Section 8(b) of the CAN-SPAM Act of 2003 expressly preempts certain state anti-spam laws. See 15 U.S.C. § 7707(b). The Act preempts any state laws that explicitly govern the use of commercial email, but it carves out an exception from preemption for state laws that govern the use of commercial email by prohibiting fraud or deception in messages or attachments. 15 U.S.C. § 7707(b)(1). Moreover, state laws that are not specific to commercial email, but would apply to commercial email (together with other types of communication or activity), are not preempted; neither are state laws that address computer fraud or crime more generally. 15 U.S.C. § 7707(b)(2). Policies and procedures used by "internet access service" providers to block spam are also protected from preemption. 15 U.S.C. § 7707(c).
Questions as to which state anti-spam laws are preempted, and to what extent such laws are preempted, will ultimately be answered through the legal interpretation of courts. So far, the issue of CAN-SPAM Act preemption has been addressed by three Federal Circuit Courts of Appeals: the Fourth Circuit, the Fifth Circuit, and the Ninth Circuit.
Preemption in the Fourth Circuit: Omega World Travel v.

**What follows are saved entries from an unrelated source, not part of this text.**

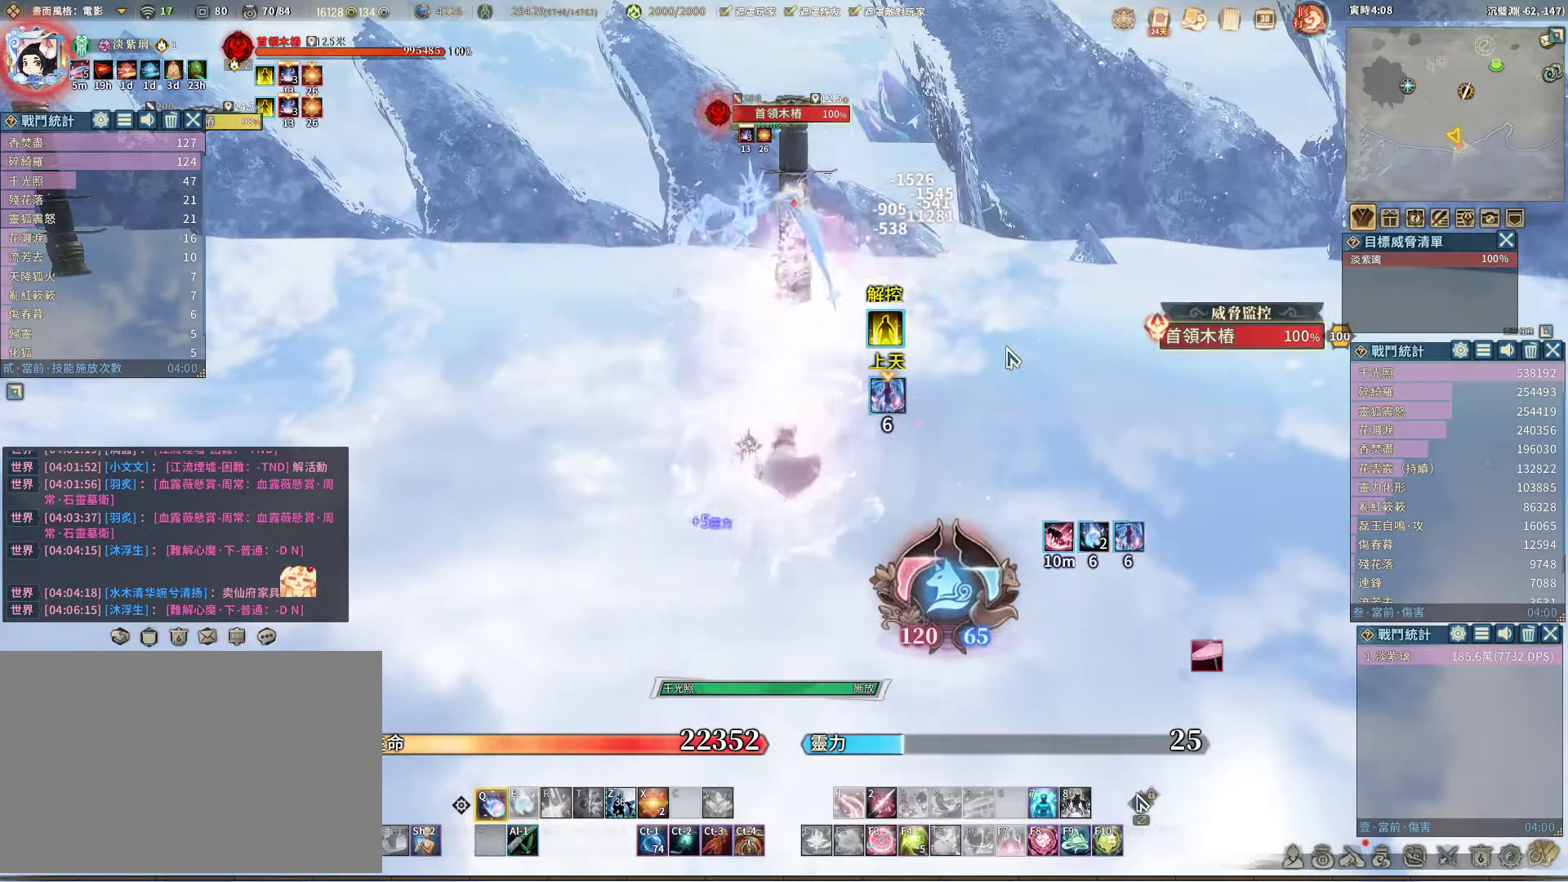
{"keys": ["q"], "mouse": [], "events": []}
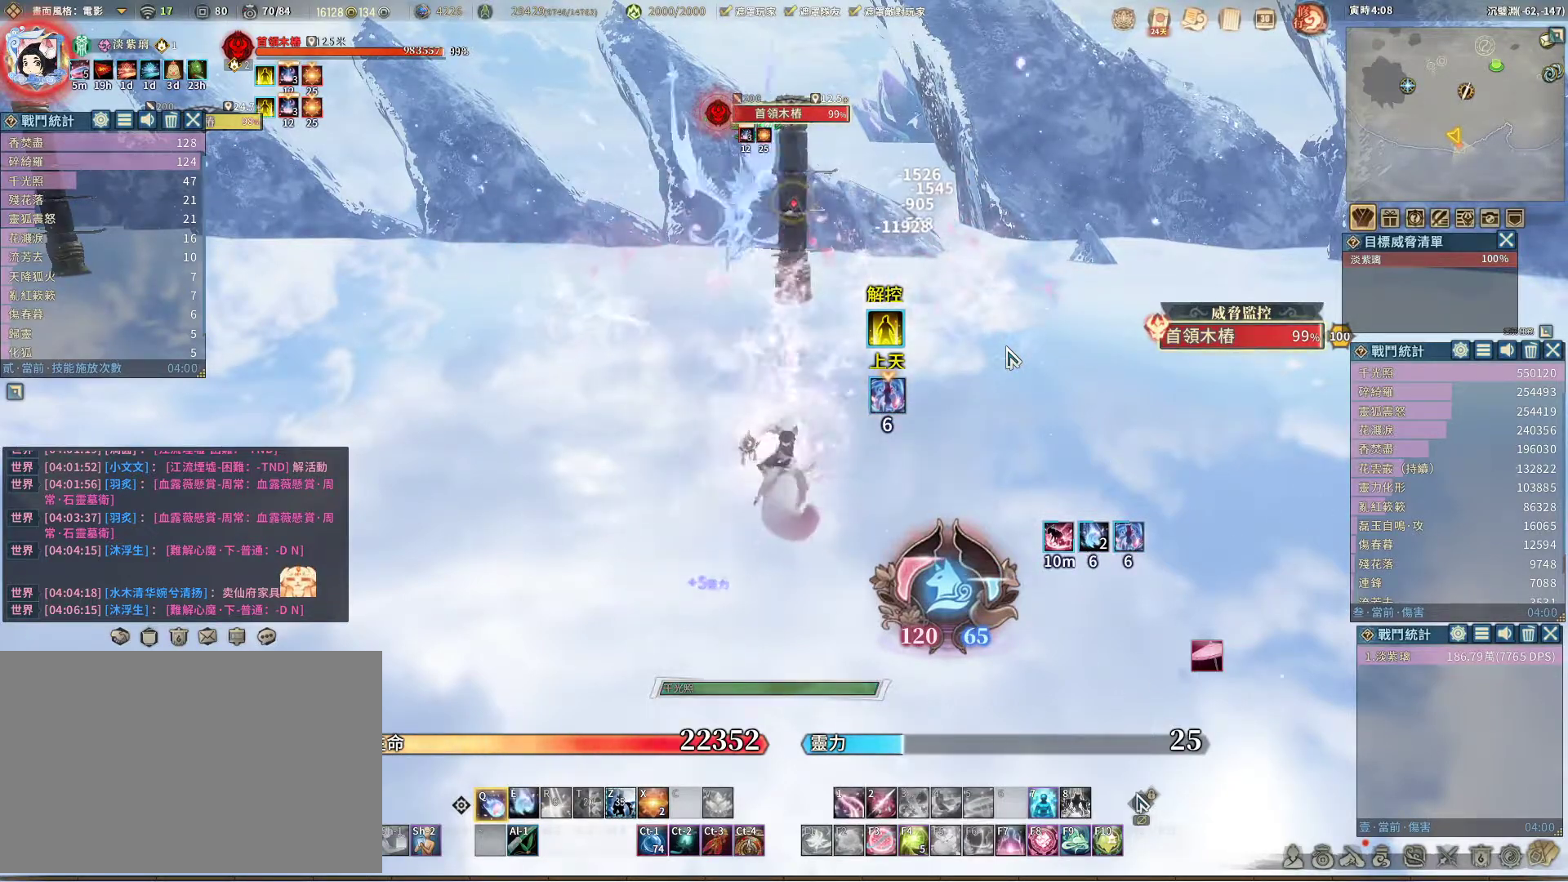
{"keys": ["e", "q"], "mouse": [], "events": [[417, "e", "down"]]}
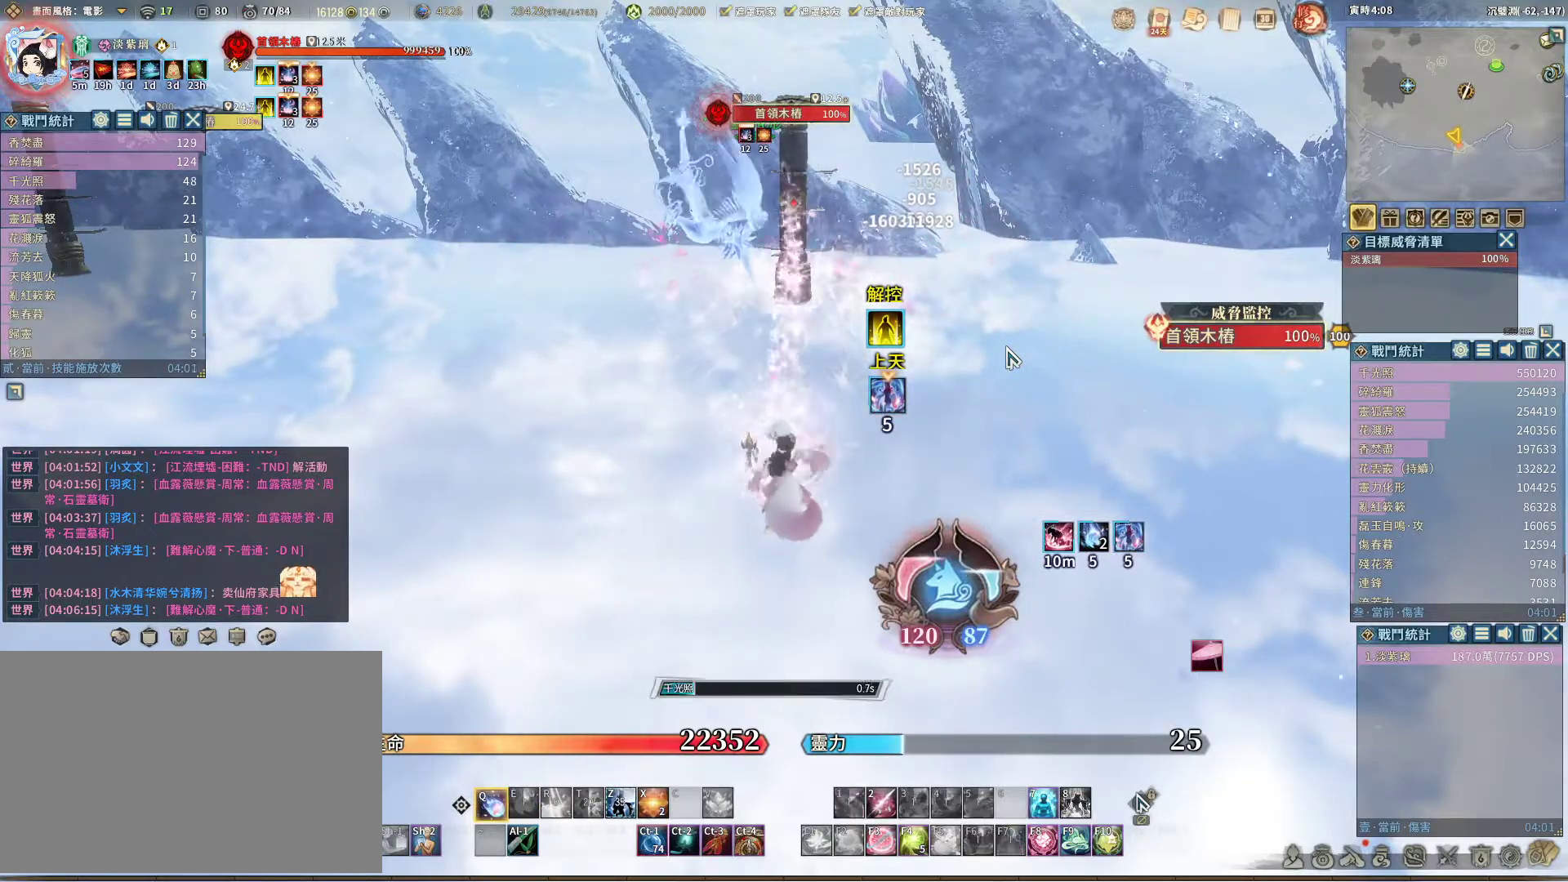
{"keys": ["q"], "mouse": [], "events": [[17, "e", "up"]]}
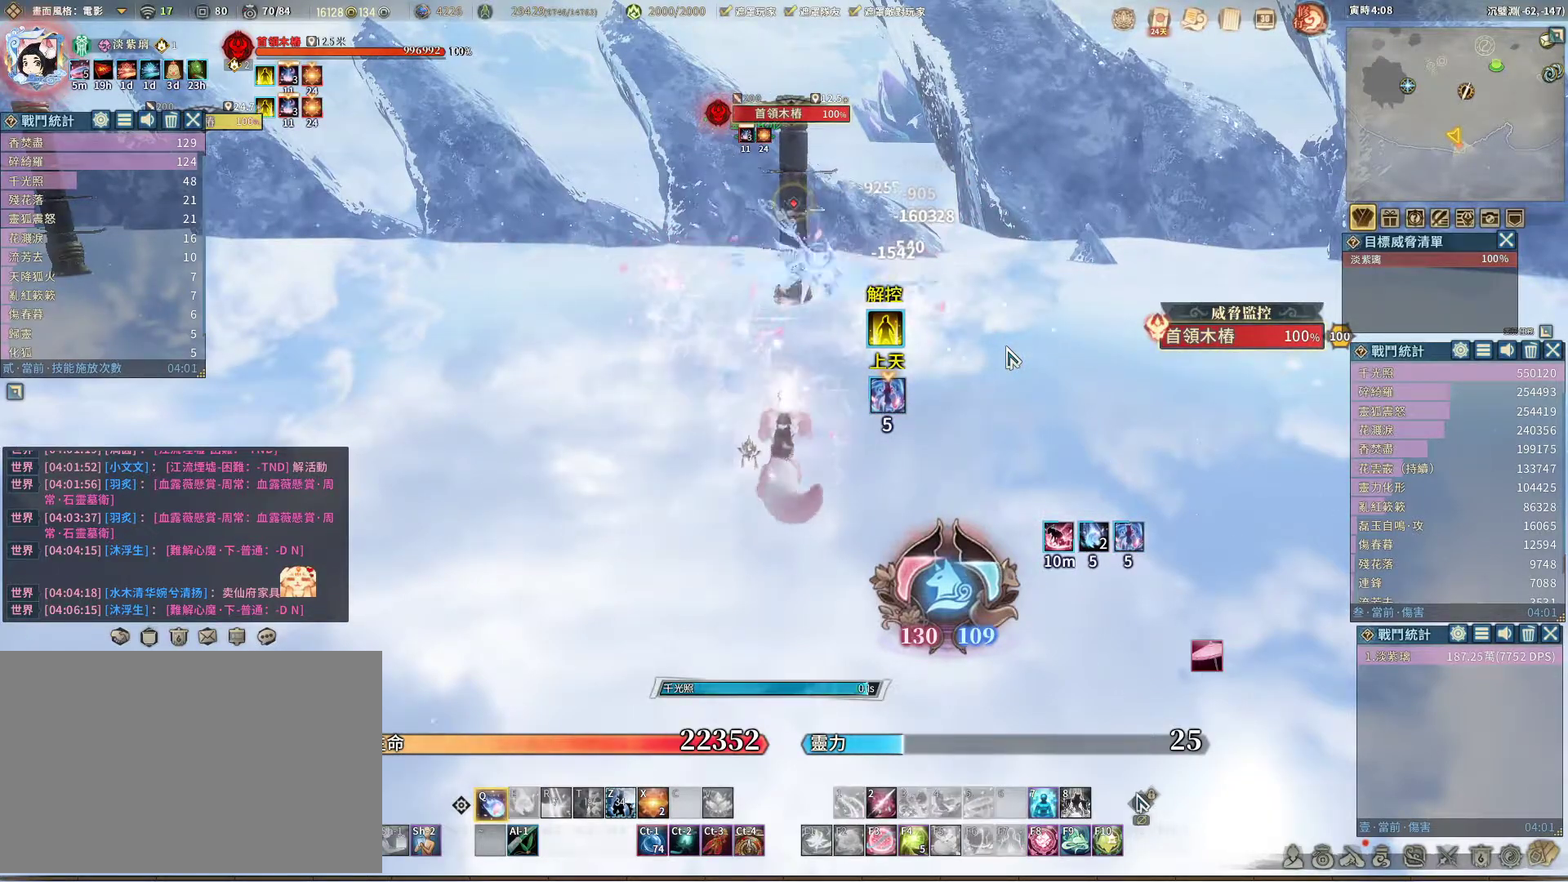
{"keys": ["q"], "mouse": [], "events": []}
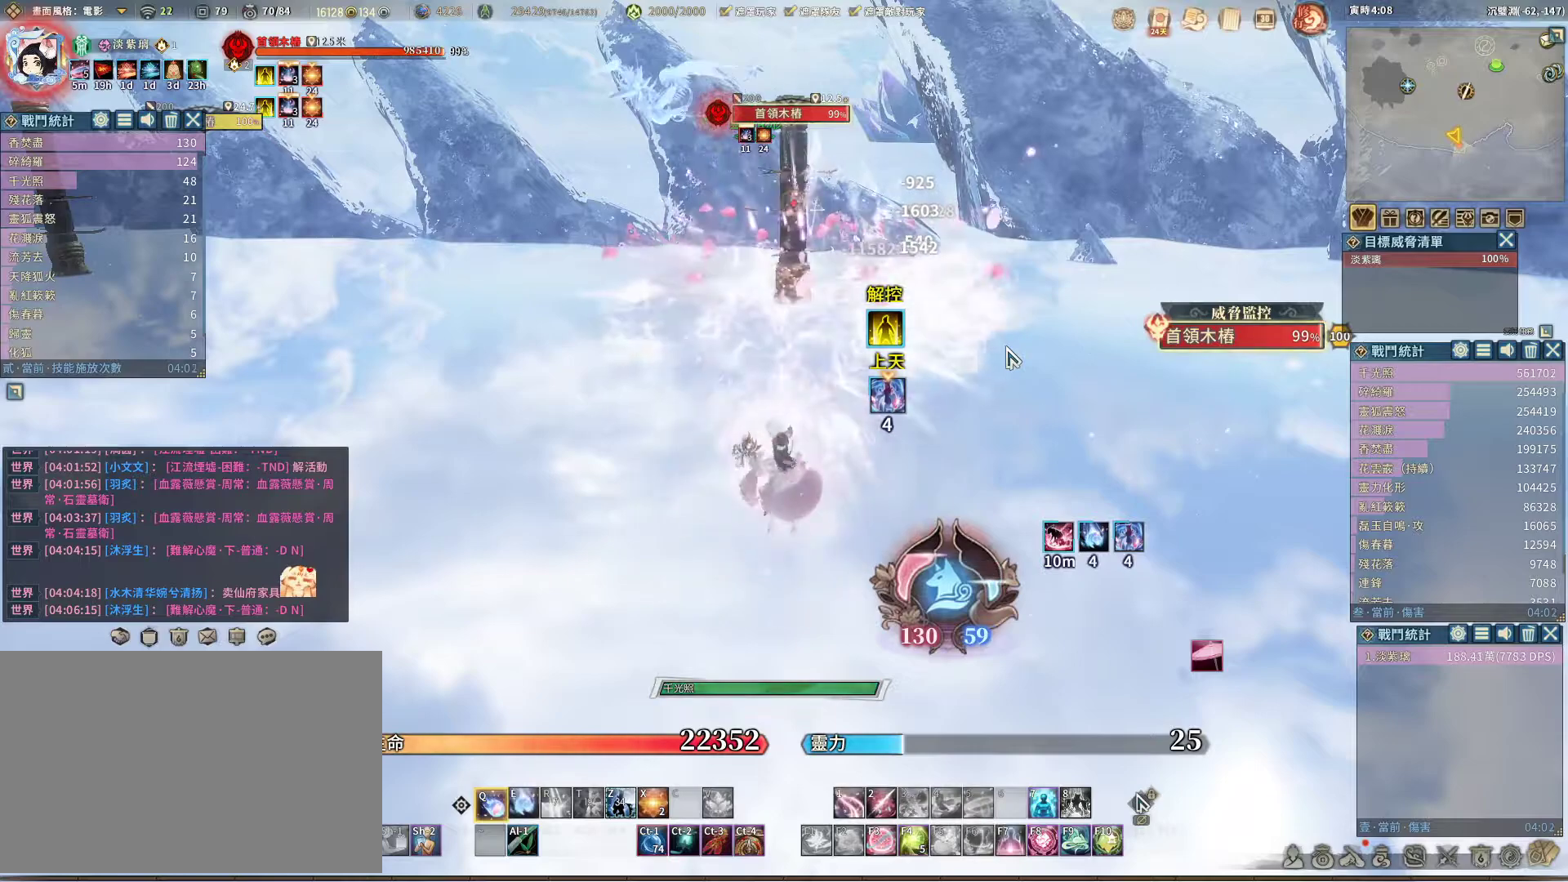
{"keys": ["q"], "mouse": [], "events": []}
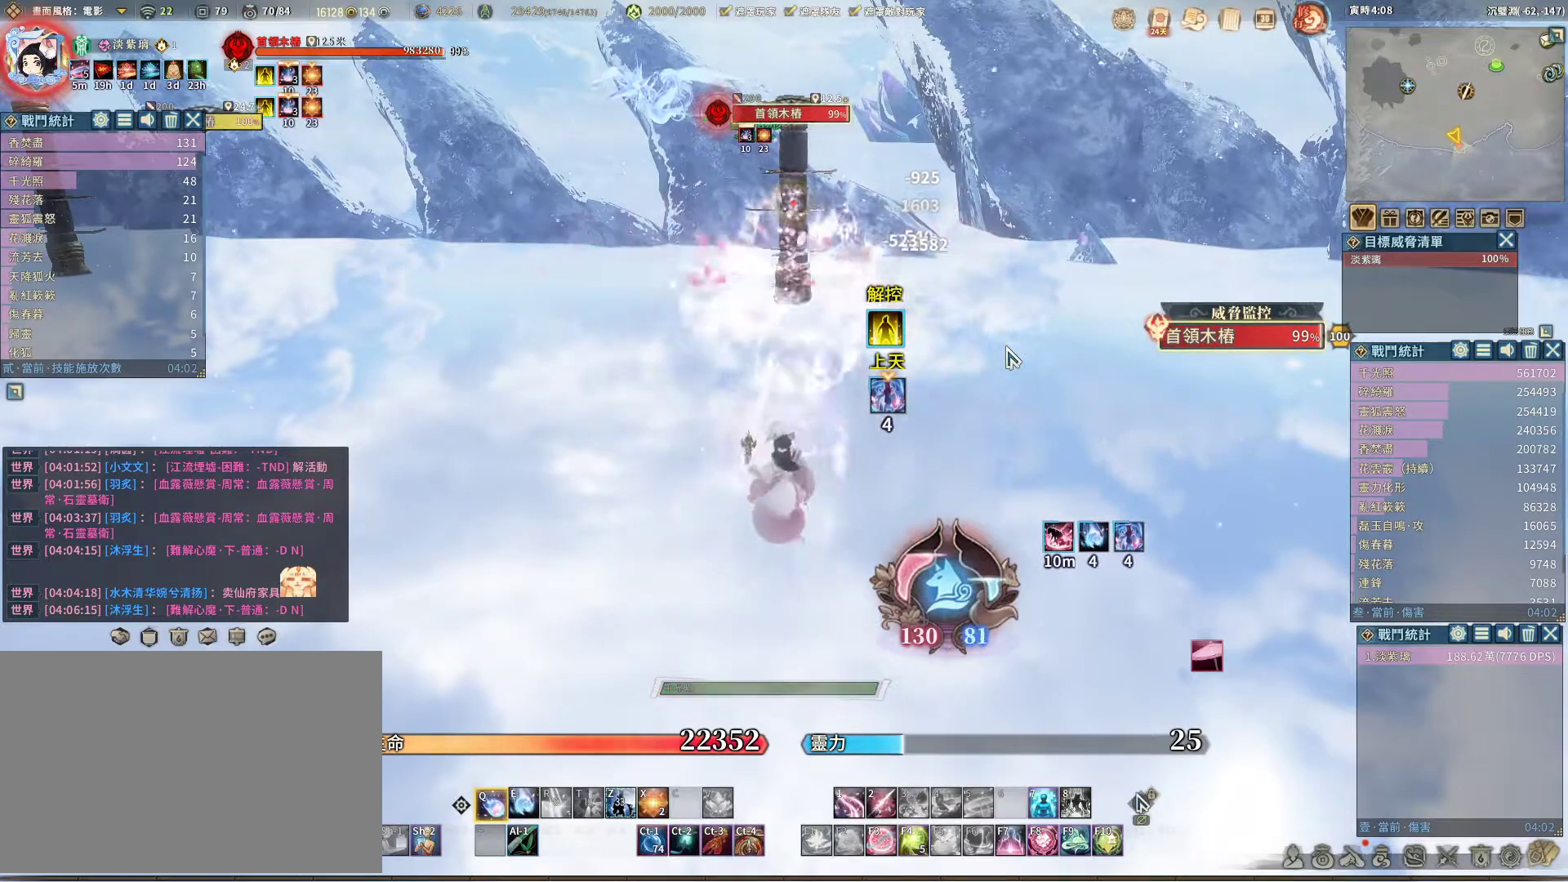
{"keys": ["q"], "mouse": [], "events": [[150, "e", "down"], [200, "e", "up"]]}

Mummagraphics, 469 F.3d 348 (4th Cir. 2006)
In this case, the plaintiff Mummagraphics, Inc. was seeking a damage award against defendants affiliated with Omega World Travel, Inc. for spam emails allegedly sent by the defendants. The plaintiff brought his claims under the CAN-SPAM Act, and under several Oklahoma statutes.
The Oklahoma statute at issue on appeal provided as follows: "It shall be unlawful for a person to initiate an electronic mail message that the sender knows, or has reason to know:
1. Misrepresents any information in identifying the point of origin or the transmission path of the electronic mail message;
2. Does not contain information identifying the point of origin or the transmission path of the electronic mail message; or
3. Contains false, malicious, or misleading information which purposely or negligently injures a person."
The question for the courts to decide was whether this statute fit within the CAN-SPAM Act's exception for state laws that govern commercial email, but only do so to prevent fraud or deception in email messages or attachments. The U.S. Court of Appeals for the Fourth Circuit upheld the lower court's ruling that, to the extent that the Oklahoma statute penalized non-material errors, it did not fit within the exception, and was therefore preempted. Omega World Travel, 469 F.3d at 352-57.
The lesson from this case is that state statutes may not survive CAN-SPAM Act preemption analysis if they can be interpreted as going beyond the prohibition of material falsity or deception in commercial email message or attachment content.
Preemption in the Fifth Circuit: White Buffalo Ventures v. University of Texas at Austin, 420 F.3d 366 (5th Cir. 2005)
In this case, the plaintiff White Buffalo Ventures, LLC (which offered online dating services targeted at University of Texas students) was seeking an injunction to stop the University of Texas at Austin from blocking White Buffalo's emails as spam pursuant to UT's IT policy. The district court had denied the request for an injunction, so White Buffalo was appealing on the argument that the CAN-SPAM Act preempted the University's anti-spam policy.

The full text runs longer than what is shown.